Io e questo tipo di sorprese non andavamo così d’accordo.

-Bi, se me lo chiedi un'altra volta potrei non rispondere di me stesso- il tono era quasi serio. Quella cadenza che usava quando cercava di minacciarmi. Peccato che lo conoscessi talmente bene da riconoscere ogni sfumatura, e sapere che se avessi insistito un altro po’ me l’avrebbe detto. Due coccole lo scioglievano come neve al sole.

Ma mi precedette stampandomi un bacio in bocca per azzittirmi. Diciamo che ebbe il suo effetto.

-Siamo arrivati-. In pochi minuti ci eravamo trovati davanti al Tavastia. –Io devo andare dietro, li c’è Elena- mi indicò – ci vediamo dentro, love-. In un soffio me lo vidi sparire da davanti diretto verso l’entrata del locale.

La mia curiosità stava raggiungendo livelli inimmaginabili.

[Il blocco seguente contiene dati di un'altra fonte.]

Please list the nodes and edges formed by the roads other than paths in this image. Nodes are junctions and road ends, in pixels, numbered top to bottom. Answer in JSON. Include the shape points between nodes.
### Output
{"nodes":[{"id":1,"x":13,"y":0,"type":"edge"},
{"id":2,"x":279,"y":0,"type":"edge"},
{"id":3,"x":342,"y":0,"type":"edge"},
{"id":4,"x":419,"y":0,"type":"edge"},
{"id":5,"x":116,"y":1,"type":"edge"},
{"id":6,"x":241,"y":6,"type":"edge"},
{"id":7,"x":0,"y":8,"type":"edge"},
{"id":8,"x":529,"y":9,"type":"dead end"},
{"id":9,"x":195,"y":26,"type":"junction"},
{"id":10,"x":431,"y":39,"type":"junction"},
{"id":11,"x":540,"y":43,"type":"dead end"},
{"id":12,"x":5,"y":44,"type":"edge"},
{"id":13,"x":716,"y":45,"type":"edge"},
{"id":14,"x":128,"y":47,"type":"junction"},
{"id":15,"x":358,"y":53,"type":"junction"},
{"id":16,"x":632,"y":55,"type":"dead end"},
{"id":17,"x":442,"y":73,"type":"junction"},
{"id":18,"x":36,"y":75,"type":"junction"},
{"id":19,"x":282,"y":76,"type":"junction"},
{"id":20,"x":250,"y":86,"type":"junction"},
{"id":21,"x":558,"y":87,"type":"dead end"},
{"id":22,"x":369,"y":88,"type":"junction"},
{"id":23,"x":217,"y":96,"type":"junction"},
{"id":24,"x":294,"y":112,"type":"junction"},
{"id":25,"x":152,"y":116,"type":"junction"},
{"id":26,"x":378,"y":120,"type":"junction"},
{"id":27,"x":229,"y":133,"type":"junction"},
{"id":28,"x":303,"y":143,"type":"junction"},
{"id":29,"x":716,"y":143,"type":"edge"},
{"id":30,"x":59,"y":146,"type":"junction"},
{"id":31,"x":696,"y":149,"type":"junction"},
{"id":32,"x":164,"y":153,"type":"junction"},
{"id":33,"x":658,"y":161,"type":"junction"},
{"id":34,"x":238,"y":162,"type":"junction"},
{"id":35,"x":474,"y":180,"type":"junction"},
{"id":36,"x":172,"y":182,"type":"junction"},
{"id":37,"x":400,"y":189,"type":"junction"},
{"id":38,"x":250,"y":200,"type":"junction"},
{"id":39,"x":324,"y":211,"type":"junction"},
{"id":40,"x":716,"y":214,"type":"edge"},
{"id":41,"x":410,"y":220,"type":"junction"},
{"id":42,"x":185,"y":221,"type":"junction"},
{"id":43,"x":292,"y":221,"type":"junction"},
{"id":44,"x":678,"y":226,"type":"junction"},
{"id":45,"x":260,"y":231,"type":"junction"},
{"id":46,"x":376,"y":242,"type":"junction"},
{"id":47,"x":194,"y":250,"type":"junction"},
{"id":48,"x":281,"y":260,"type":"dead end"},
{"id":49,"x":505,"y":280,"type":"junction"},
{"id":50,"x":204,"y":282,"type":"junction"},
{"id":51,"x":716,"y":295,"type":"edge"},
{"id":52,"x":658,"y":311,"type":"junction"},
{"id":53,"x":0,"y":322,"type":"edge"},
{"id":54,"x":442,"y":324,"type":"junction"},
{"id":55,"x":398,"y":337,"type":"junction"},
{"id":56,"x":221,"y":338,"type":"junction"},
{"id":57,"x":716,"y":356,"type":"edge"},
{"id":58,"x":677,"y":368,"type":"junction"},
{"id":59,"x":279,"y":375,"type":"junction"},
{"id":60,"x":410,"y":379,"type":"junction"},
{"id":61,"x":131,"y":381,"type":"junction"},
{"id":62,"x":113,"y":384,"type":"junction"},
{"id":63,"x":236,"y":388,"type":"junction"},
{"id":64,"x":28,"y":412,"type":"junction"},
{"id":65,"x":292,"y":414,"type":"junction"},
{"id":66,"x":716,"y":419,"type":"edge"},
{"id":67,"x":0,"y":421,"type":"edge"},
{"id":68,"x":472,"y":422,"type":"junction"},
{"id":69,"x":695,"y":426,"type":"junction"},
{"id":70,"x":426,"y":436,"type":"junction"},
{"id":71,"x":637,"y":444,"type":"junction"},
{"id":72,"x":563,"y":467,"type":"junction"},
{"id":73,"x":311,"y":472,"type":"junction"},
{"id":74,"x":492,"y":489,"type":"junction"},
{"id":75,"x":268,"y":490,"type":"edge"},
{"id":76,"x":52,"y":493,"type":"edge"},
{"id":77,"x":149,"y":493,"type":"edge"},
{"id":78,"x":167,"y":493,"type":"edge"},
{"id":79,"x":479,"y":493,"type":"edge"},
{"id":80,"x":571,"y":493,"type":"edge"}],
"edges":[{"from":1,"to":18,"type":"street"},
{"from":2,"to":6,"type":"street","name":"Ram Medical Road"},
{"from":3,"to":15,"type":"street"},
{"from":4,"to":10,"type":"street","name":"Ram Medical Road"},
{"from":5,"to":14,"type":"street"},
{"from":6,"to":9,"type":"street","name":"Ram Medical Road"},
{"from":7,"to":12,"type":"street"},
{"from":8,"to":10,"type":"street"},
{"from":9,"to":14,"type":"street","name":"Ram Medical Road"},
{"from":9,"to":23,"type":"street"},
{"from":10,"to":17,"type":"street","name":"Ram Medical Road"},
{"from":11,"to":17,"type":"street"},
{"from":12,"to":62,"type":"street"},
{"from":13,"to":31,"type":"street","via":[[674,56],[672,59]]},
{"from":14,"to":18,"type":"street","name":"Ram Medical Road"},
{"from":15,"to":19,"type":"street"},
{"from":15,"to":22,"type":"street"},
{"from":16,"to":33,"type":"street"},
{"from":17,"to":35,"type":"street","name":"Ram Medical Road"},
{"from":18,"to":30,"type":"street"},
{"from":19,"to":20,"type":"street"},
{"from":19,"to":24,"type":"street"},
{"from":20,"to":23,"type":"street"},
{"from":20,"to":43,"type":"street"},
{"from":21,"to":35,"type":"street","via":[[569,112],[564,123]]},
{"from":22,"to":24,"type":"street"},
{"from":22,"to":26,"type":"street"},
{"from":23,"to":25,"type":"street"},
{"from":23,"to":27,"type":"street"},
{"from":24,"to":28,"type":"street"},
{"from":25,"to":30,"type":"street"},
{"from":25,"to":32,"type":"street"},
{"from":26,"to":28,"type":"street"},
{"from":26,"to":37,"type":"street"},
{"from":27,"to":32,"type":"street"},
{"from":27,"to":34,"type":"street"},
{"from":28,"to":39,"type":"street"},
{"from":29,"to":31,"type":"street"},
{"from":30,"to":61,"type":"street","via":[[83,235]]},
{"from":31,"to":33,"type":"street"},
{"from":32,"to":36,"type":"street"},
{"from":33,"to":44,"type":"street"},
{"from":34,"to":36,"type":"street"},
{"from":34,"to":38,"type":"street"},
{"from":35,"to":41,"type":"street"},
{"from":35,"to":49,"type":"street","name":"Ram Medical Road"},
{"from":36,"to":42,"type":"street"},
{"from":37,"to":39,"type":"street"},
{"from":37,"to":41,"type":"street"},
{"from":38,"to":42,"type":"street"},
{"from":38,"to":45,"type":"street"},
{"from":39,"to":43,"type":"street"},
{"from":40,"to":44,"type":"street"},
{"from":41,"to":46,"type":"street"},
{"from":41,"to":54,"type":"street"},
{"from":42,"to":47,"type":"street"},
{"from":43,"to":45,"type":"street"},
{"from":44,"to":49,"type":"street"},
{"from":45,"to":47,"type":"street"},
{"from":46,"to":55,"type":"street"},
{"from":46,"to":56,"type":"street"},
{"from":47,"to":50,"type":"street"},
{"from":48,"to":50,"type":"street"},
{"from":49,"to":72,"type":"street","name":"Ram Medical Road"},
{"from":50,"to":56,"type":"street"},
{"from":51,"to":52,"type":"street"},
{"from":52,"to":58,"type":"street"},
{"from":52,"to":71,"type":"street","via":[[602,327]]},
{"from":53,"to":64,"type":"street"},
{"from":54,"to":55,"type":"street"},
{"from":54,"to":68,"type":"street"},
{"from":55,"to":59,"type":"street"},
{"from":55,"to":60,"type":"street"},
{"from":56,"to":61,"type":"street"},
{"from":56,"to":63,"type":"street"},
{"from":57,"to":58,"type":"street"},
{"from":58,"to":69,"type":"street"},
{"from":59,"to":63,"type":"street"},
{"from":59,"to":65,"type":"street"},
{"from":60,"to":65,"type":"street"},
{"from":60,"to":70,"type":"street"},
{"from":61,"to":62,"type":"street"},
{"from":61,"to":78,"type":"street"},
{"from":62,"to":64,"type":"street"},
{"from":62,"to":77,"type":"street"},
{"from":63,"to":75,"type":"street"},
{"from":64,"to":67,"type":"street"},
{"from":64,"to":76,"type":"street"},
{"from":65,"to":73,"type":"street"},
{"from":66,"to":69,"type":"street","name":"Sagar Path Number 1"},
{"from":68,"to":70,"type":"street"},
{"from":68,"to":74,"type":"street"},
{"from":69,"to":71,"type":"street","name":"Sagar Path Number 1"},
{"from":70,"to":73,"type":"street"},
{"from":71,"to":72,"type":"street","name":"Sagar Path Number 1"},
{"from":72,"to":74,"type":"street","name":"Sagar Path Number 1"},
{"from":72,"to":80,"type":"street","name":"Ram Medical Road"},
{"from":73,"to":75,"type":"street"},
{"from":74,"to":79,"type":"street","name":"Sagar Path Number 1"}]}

Vidi mia sorella e Kiki appoggiate comodamente alla bacheca rossa, avevano entrambe una sigaretta in mano e stavano parlando animatamente. Appena mi video smisero di chiacchierare e ammutolirono.

Stavo cominciando ad arrabbiarmi. Se tutti sapevano qualcosa e io no potevo tirare fuori il demone nascosto in me. Anche Eva stava risentendo del mio pseudo nervosismo, non smetteva un secondo di scalciare. Appoggiai una mano sulla pancia cercando di calmare lei e me stessa ma con poco successo.

Improvvisamente mi ritrovai Kiki addosso che parlava alla velocità della luce, blaterando parole incomprensibili.

-Non sai…incontrato…Elena…capisci?- avevo bisogno di un traduttore automatico.

-Kiki, Kiki- la presi per le spalle –con calma. Che è successo?-

Stava iperventilando.

-Bi, tu non sai- fece un respiro profondo –chi abbiamo incontrato prima-

-Chi avete incontrato?- chiesi pazientemente.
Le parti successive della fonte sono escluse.